[Structured pose outputs]
- - - - - - -

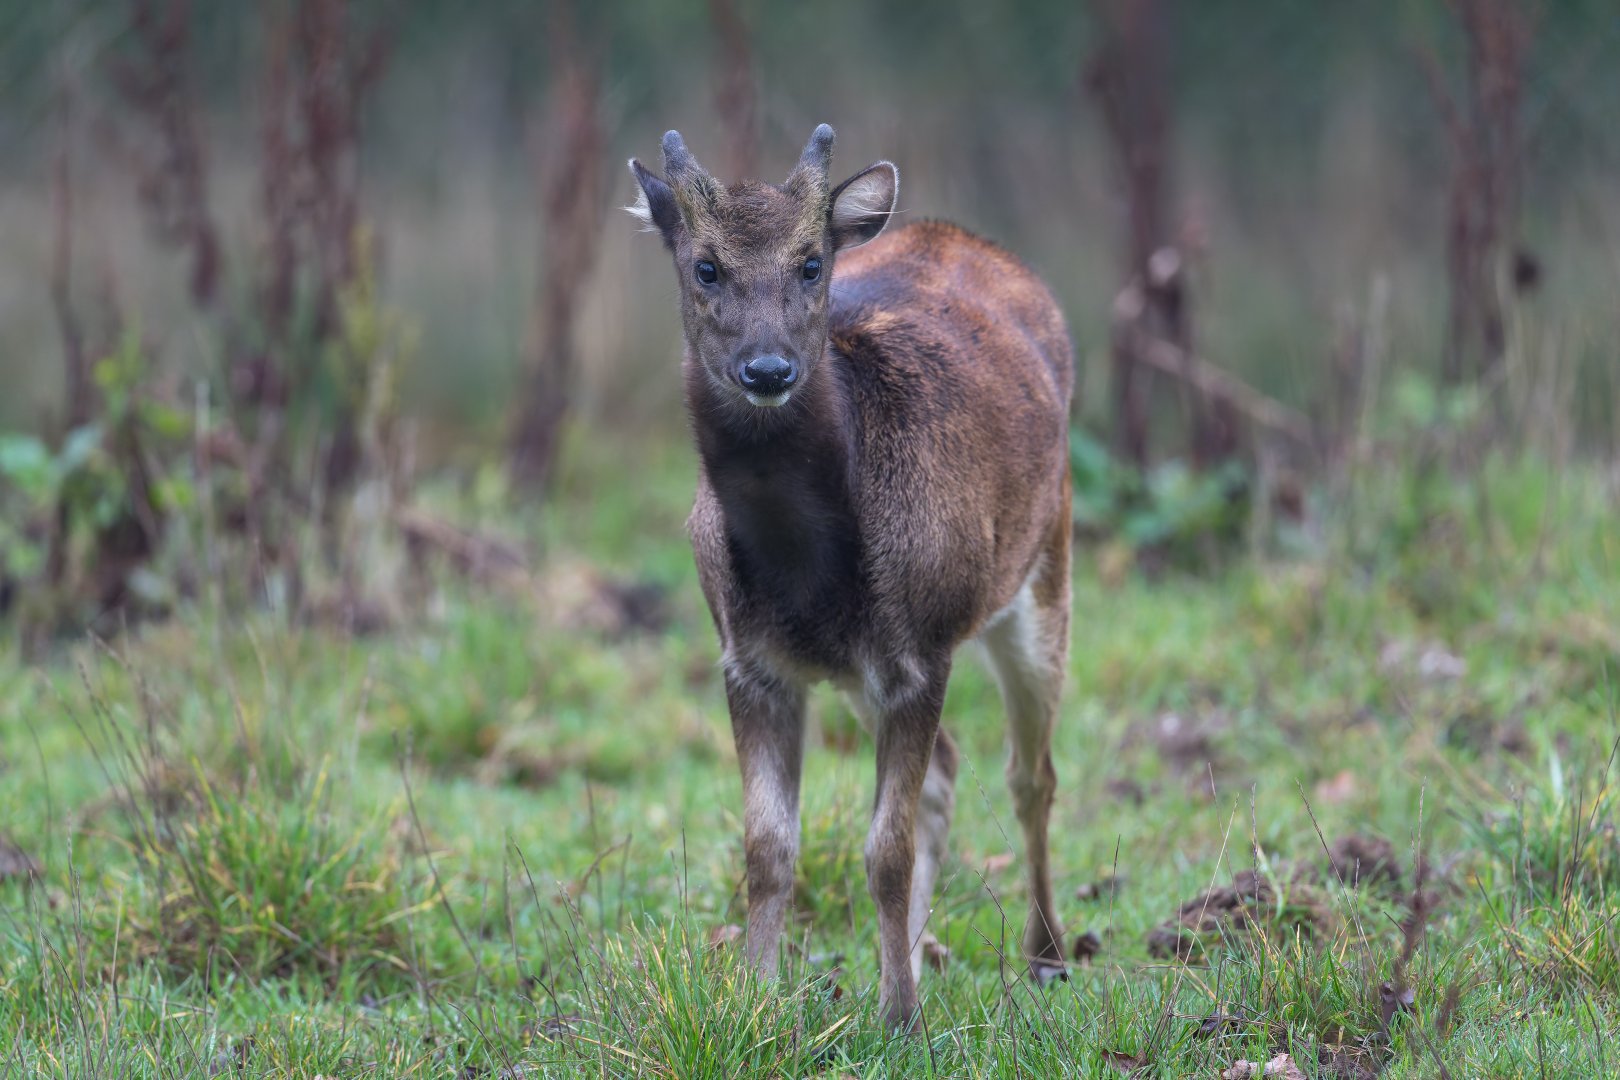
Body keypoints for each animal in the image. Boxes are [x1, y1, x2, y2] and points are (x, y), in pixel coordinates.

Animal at [627, 124, 1074, 1030]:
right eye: (705, 266)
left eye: (809, 264)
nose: (768, 369)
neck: (806, 572)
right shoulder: (750, 659)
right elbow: (769, 847)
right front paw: (755, 1003)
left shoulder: (922, 651)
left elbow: (885, 850)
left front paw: (899, 1022)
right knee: (949, 770)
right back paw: (919, 953)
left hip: (1043, 567)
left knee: (1031, 774)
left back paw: (1045, 956)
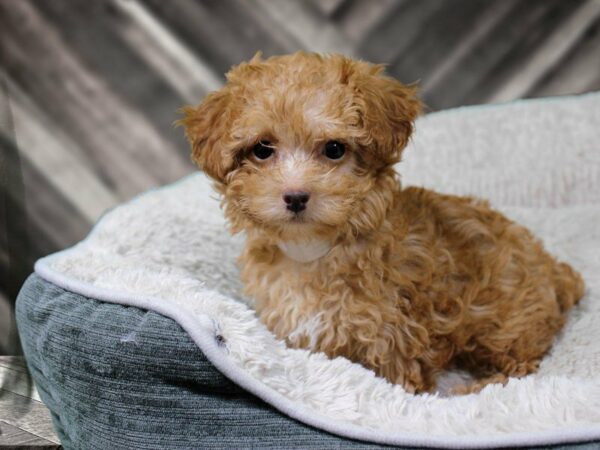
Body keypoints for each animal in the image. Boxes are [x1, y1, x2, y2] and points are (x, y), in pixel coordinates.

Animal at [180, 51, 584, 394]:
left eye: (334, 149)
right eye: (262, 149)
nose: (295, 196)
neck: (316, 249)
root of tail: (555, 271)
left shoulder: (392, 337)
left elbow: (395, 384)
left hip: (505, 324)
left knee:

- - - - - - -

[ABOUT THIS EXERCISE] Set down, word for word, the line that holds "left elbow: (885, 850)" and all lines after it to the end of the entries above, but not the pictures.

[SOLUTION FOR THIS EXERCISE]
left elbow: (885, 850)
left front paw: (899, 1022)
right knee: (949, 770)
right back paw: (919, 953)
left hip: (1043, 567)
left knee: (1031, 774)
left back paw: (1045, 956)
Body keypoints for each animal in the image. Boxes are [x1, y1, x2, y2] and points are (x, y), in pixel coordinates.

Animal at [180, 51, 584, 394]:
left eye: (334, 149)
right eye: (262, 149)
nose: (295, 196)
neck: (316, 249)
root of tail: (555, 271)
left shoulder: (392, 337)
left elbow: (395, 384)
left hip: (505, 324)
left knee:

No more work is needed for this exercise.